Eyeing my prey, and with the stealth of a ninja, I leant over three inches and quietly helped myself to the small, cold, cellophane-wrapped package. Only, my enemy move seemed to stir some latent Samurai survival instincts and instantly her eyes snapped open and she snatched her roll back and glared at me in understandable outrage. To say that I felt ashamed would be putting it mildly. She proceeded to re-organise her little tray so that the roll was as far away from me as possible while I apologised profusely and did that pray bow thing and said konichiwa several times in the most remorseful tone I could muster, but she wasn’t having any of it. To hide my deep humiliation at the whole of row 57 knowing I was nothing but a common thief I took out my phone and pretended to have a long, casual conversation even though everyone knows you can’t even do that on planes.
And I was very relieved when at last the captain announced that we were descending into Dubai airport and I could slink away and never see these people again and be left alone in my shame and the thermal pyjamas which seemed a good idea at the time but here in the desert were itchy and hot as the hinges of hell. Also, the water the red-lipped ladies neglected to bring me even though I pressed my little bell like I had Tourettes syndrome (they probably heard I was a criminal and were warned to stay away) was becoming a thing of increasing urgency as the many plastic cups of wine I’d merrily imbued began to make themselves felt in my temples. Only you can’t drink the water in Dubai because it’s wee and what South African carries a Euro – certainly not this one – so I couldn’t even purchase a Voss to wash down my Gen-Payne.

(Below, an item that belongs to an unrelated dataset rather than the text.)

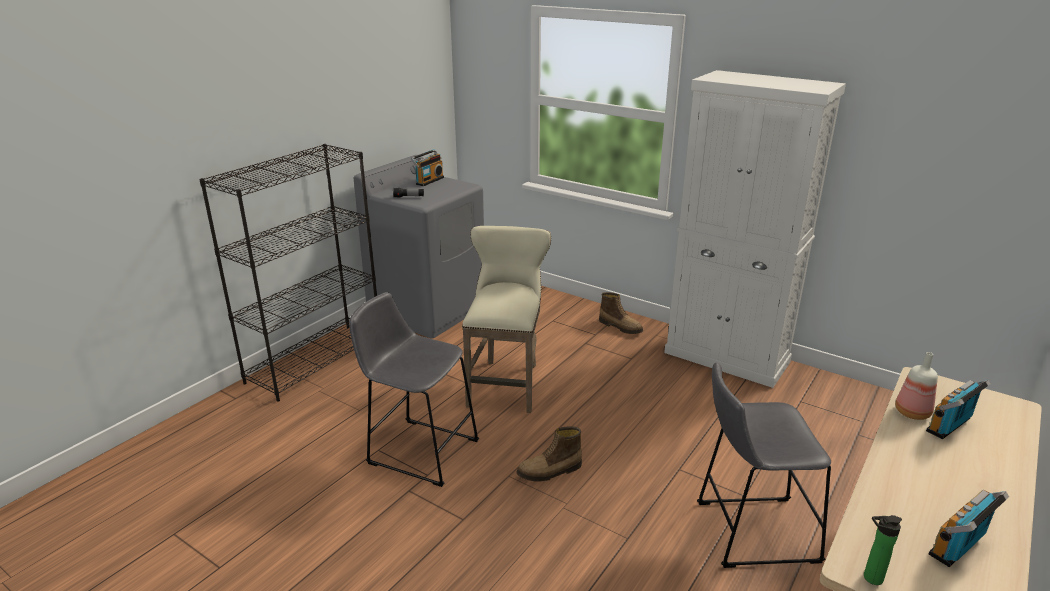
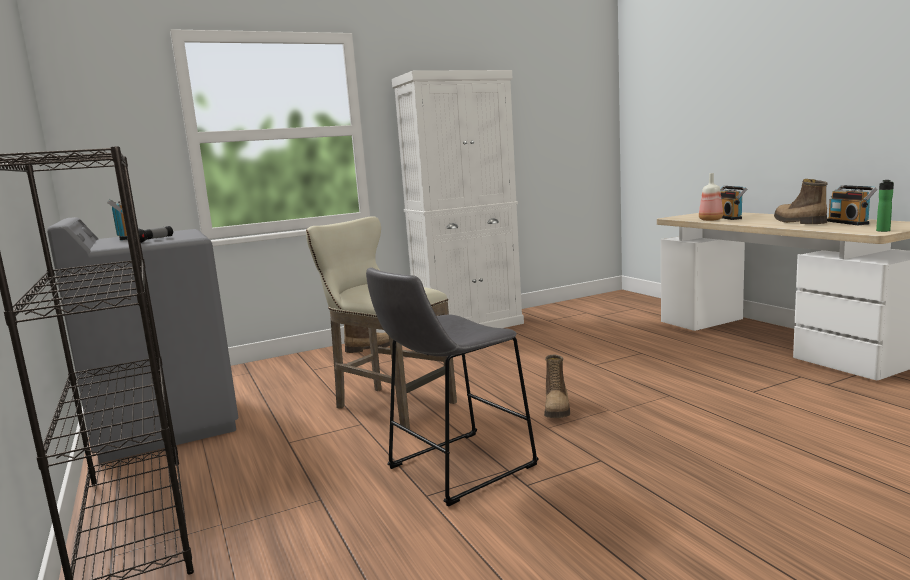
camera: 60 degrees left, 15 degrees down
(749, 531) = (681, 358): grey stool -> none
(932, 494) = (798, 222): none -> boot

I learnt some valuable lessons on this journey: just because the booze is free does not mean you have to turn your tray table into a mini wine bar; it’s not right to steal from people even when it feels justified in the moment; and lastly, that I need to spend less time watching My 600 Pound Life and more listening to Sogyal Rinpoche reminding me not to act like a crazy person every minute of every day.